> Текст упражнения
______

В те дни такой донос приводил и к арестам и хулиганским нападениям. Добрейший и талантливейший врач, доктор Манухин возмутился духом. Он написал трогательное заявление от имени ученых, выражавшее негодование Бурцеву и неизменное доверие ученого мира их преданному другу Горькому.
Манухин три дня ездил в поте лица своего к десяткам членов горьковского объединения и… кроме своей подписи, нашел еще… одну — какого-то чудака математика. Остальные при петушином крике Бурцева отреклись от Горького. Все отвечали: кто там их знает! Мы не хотим вмешиваться в эту грязную историю!.. Мы ведь аполитичные. В то время Горький был болезненно огорчен, а Манухин растерялся от такой неожиданно подлой трусости, Но потом это забылось. Да и сами мы готовы стать на ту точку зрения, что полезным спецом ты быть обязан, а на твою гражданскую мораль можно и рукой махнуть, не будь только активным контрреволюционером.

______

> Извлечённые данные
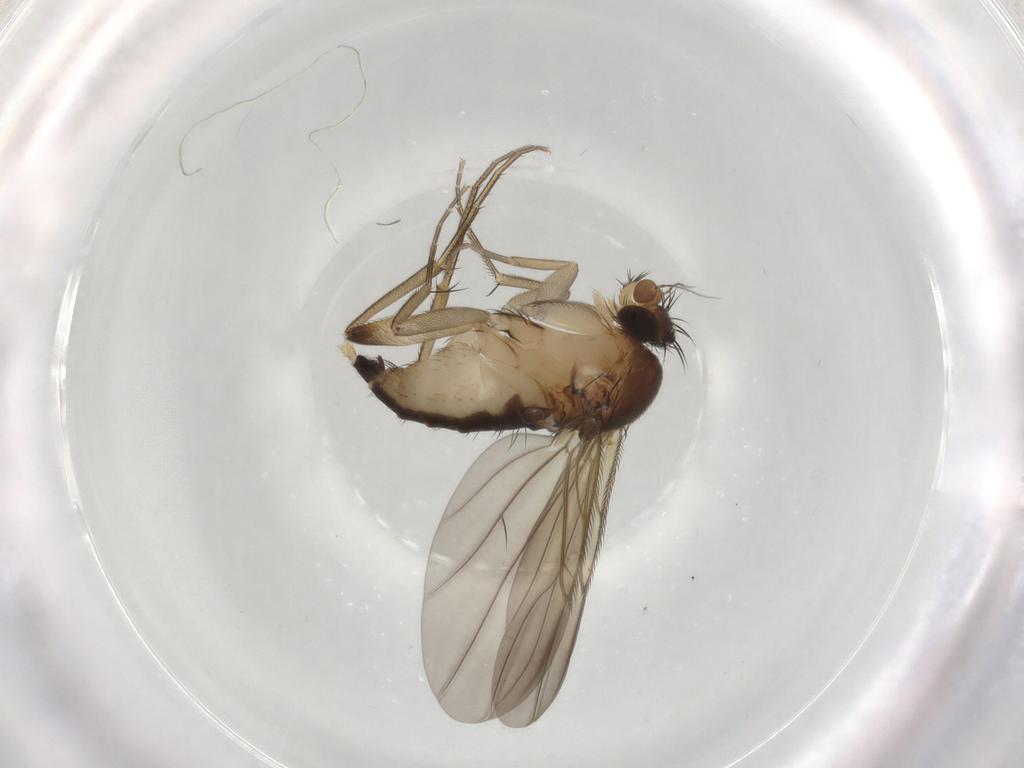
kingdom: Animalia
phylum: Arthropoda
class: Insecta
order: Diptera
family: Phoridae
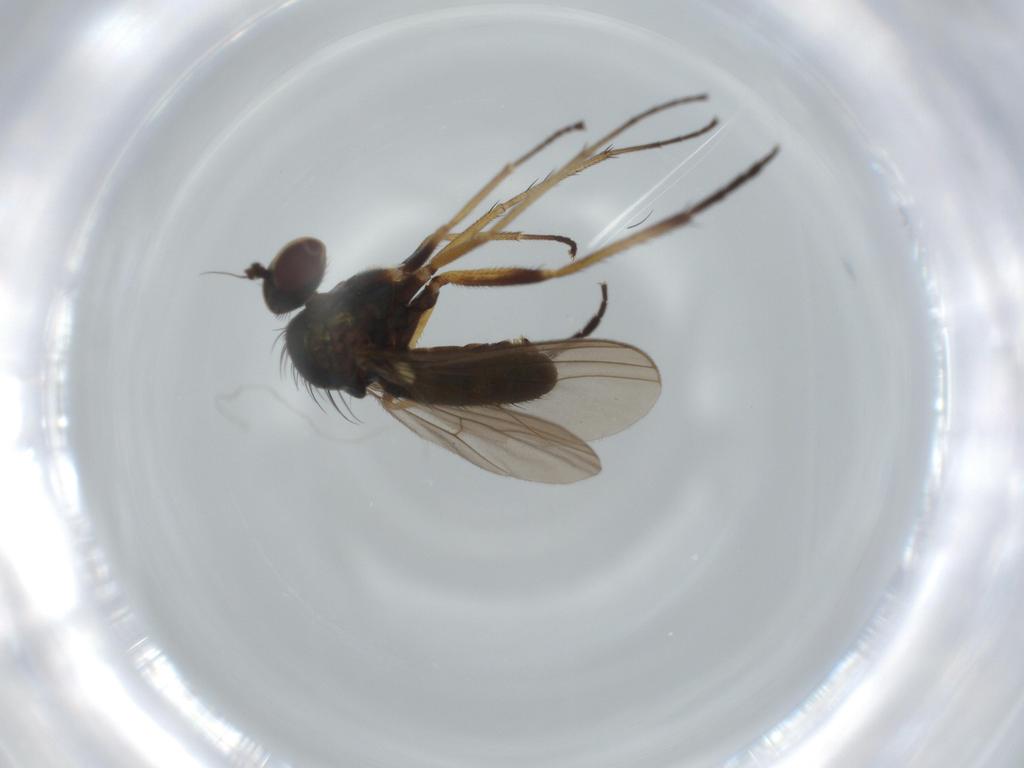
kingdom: Animalia
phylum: Arthropoda
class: Insecta
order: Diptera
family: Dolichopodidae
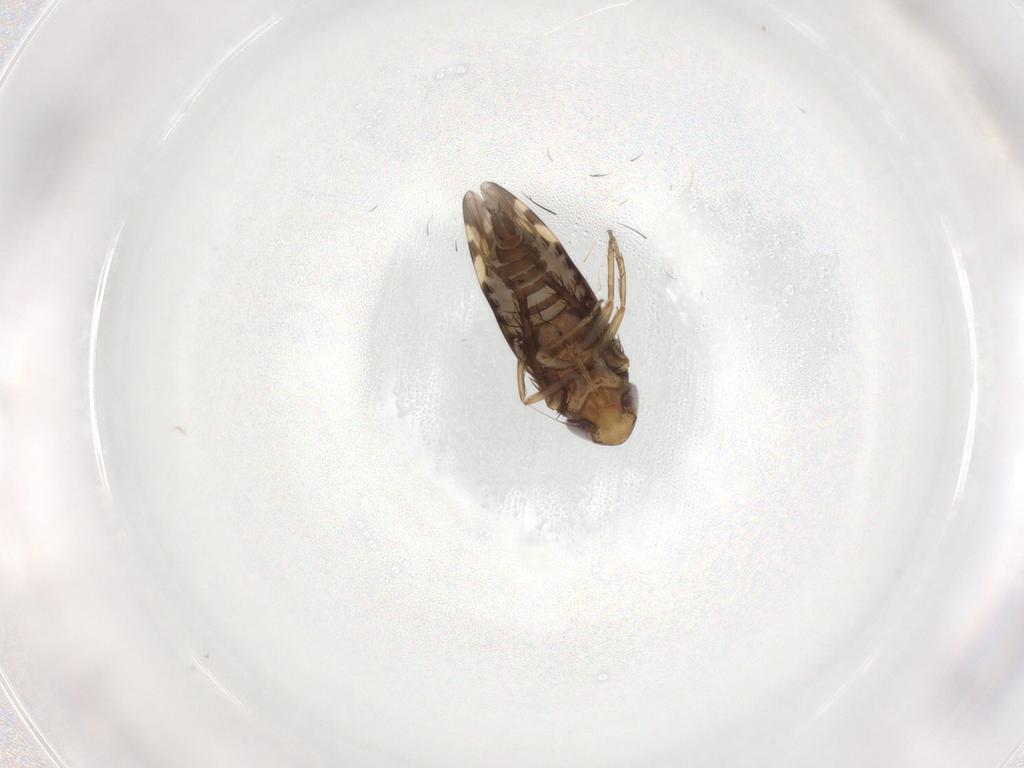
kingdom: Animalia
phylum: Arthropoda
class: Insecta
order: Hemiptera
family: Cicadellidae
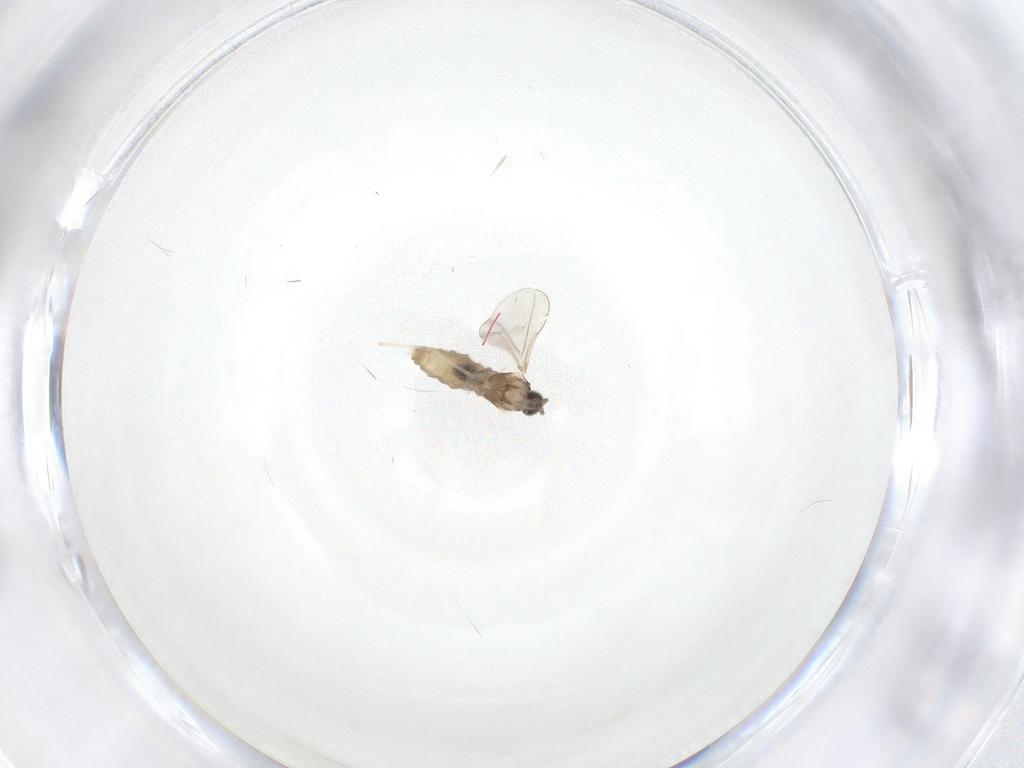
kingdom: Animalia
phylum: Arthropoda
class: Insecta
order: Diptera
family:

______

> Задание 1
Ответьте на вопросы по тексту о докторе Манухине и Горьком.
(а) От чьего имени доктор Манухин написал заявление?
(б) Сколько дней Манухин ездил к членам горьковского объединения?
(в) Чью подпись, кроме своей, нашёл Манухин?
> Задание 2
Подхватите текст о докторе Манухине и Горьком и продолжите его после последнего предложения.

> Поле ответа 1
(а) От имени учёных.
(б) Три дня.
(в) Подпись какого-то чудака математика.

> Поле ответа 2
Мало соприкосновения было у меня и со студенчеством, но студенты-коммунисты и студенты, примыкавшие к нам (их было не много), рассказывали о растерянности и апатии в студенческих кругах. Эти настроения отвечали вообще тогдашней идеологии интеллигентщины. Интеллигентный обыватель тяги к церкви и монархии, которая проявилась после революции и дает себя знать и сейчас, еще не ощущал. Те самые люди, которые теперь открыто ходят в церковь и кокетничают черносотенными фразами (конечно, они и теперь не большинство), тогда еще стыдились подобных аллюров. К продолжению революции, к грядущей диктатуре Советов отношение было злобно-трусливое. Господствующая же коалиция кадетов, эсеров и меньшевиков, за явной неспособностью правительства, тоже симпатиями не пользовалась. Керенский совершенно потерял свое обаяние. Куда идти? Ни в каком случае не вперед. Не хотелось бы и назад. И на месте топтаться нельзя: явным образом грязная трясина. Чем сильнее, однако, напирали большевистские колонны, тем ярче становилось контрреволюционное настроение студенчества, только едва-едва не дошедшее в Питере до того активного сопротивления революции с оружием в руках, до которого дошло оно в Москве.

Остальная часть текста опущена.